── THE RECORDS
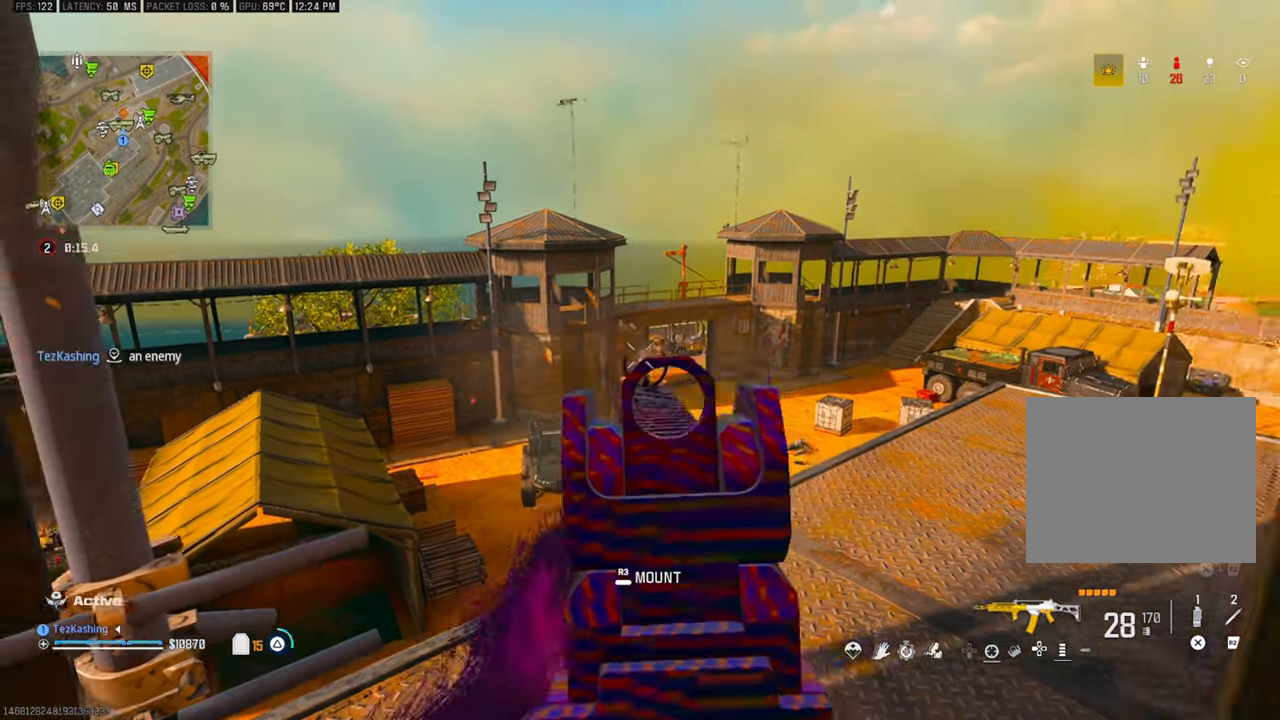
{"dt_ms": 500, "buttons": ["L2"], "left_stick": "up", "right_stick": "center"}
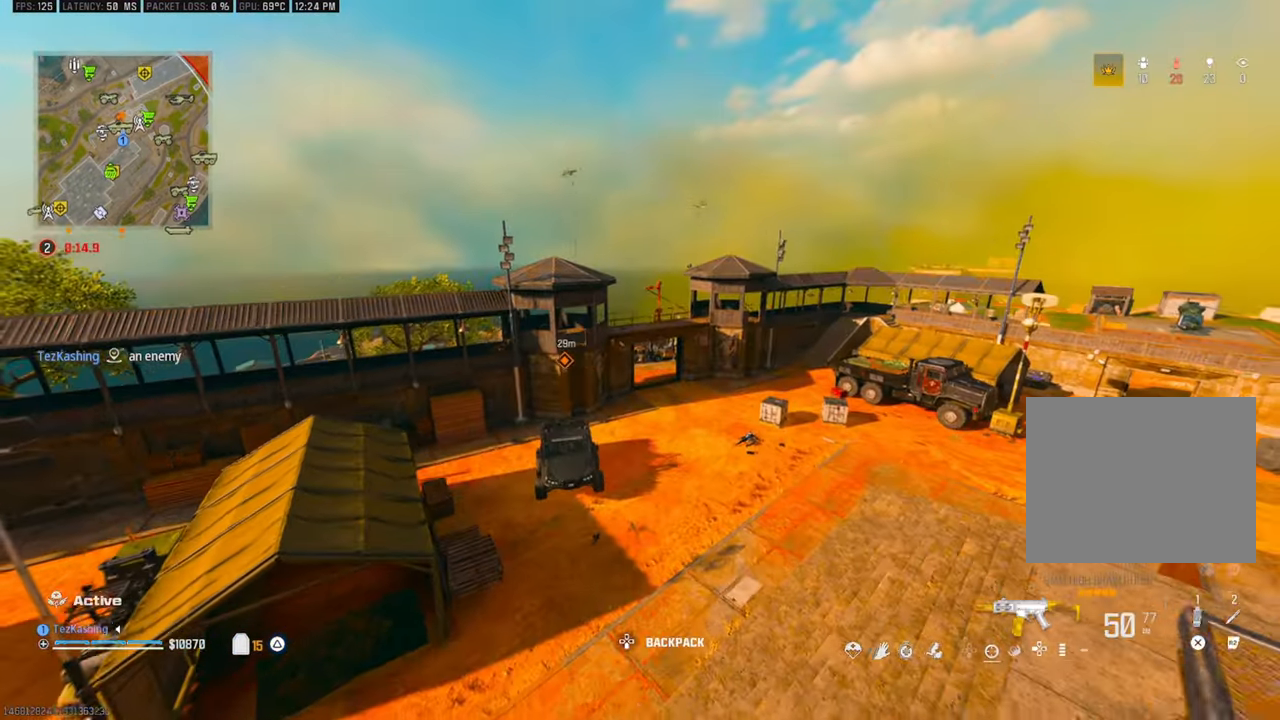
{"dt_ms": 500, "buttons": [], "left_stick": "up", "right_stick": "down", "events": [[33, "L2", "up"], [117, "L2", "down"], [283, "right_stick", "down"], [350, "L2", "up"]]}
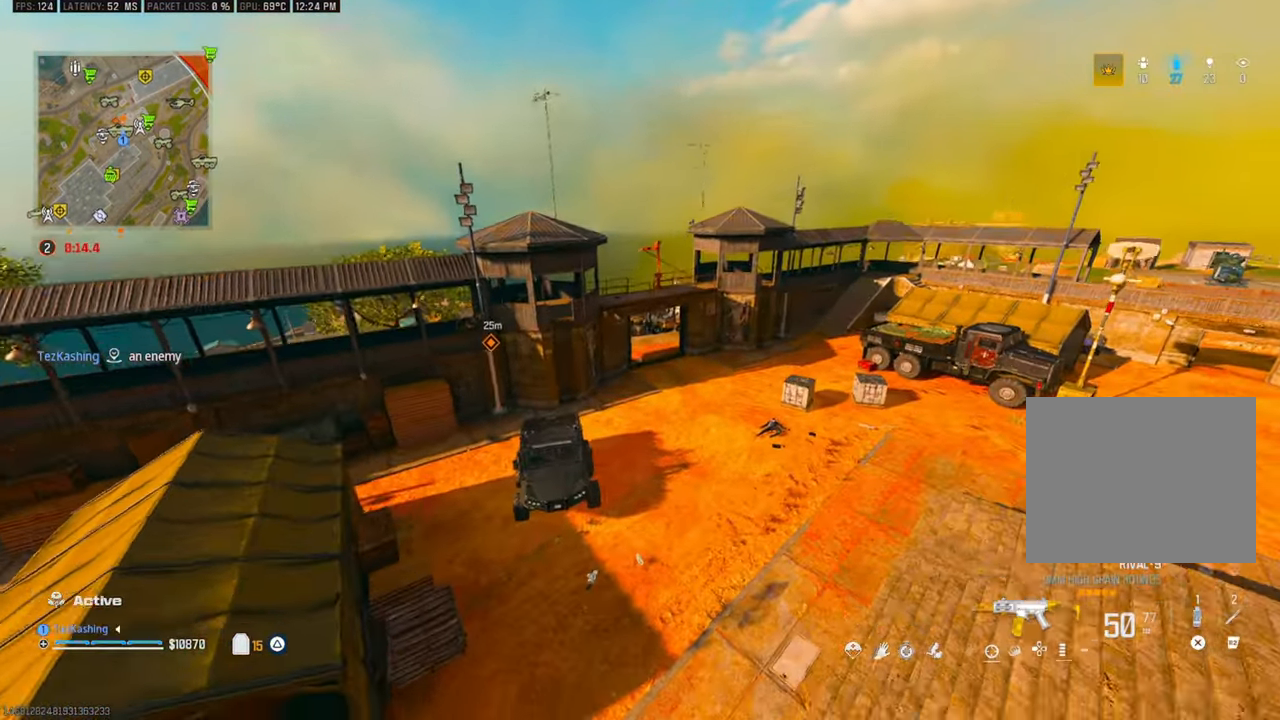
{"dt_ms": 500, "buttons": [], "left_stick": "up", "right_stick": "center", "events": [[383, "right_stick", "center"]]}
────
── THE RECORDS
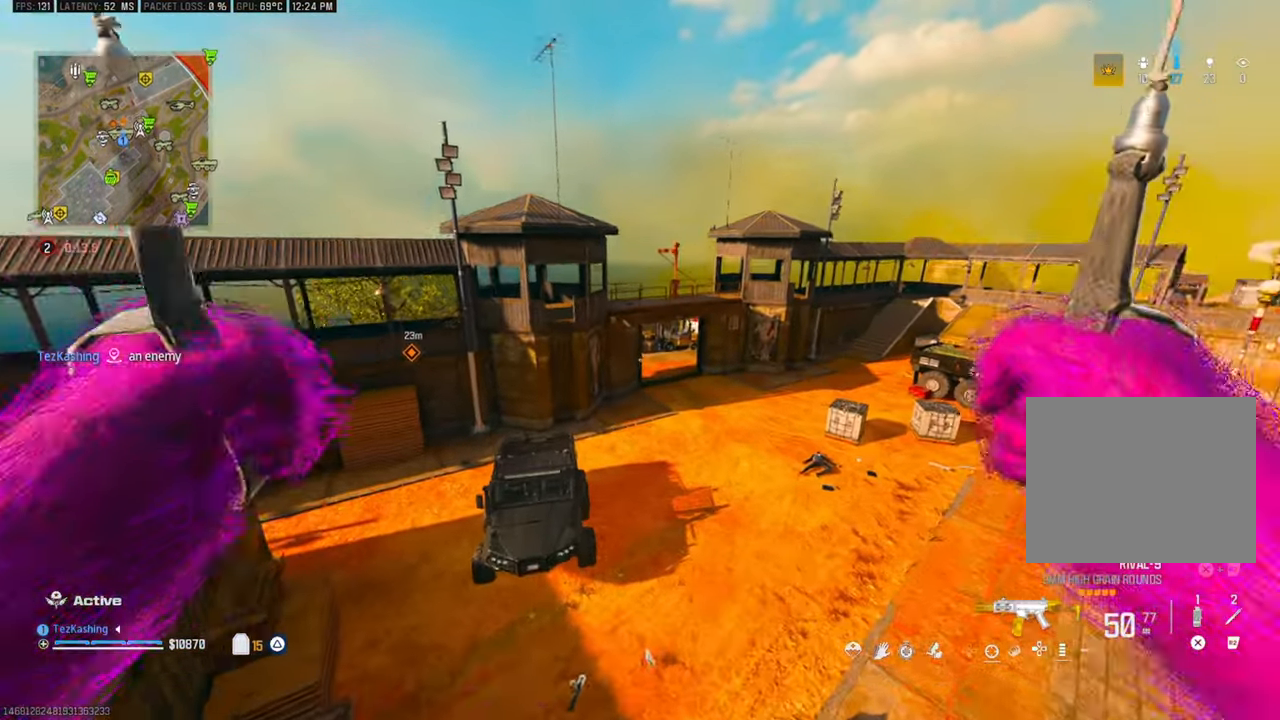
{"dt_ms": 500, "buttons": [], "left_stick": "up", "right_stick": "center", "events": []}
────
In the listing above, how many lines include the string "center"? Say only the number.

3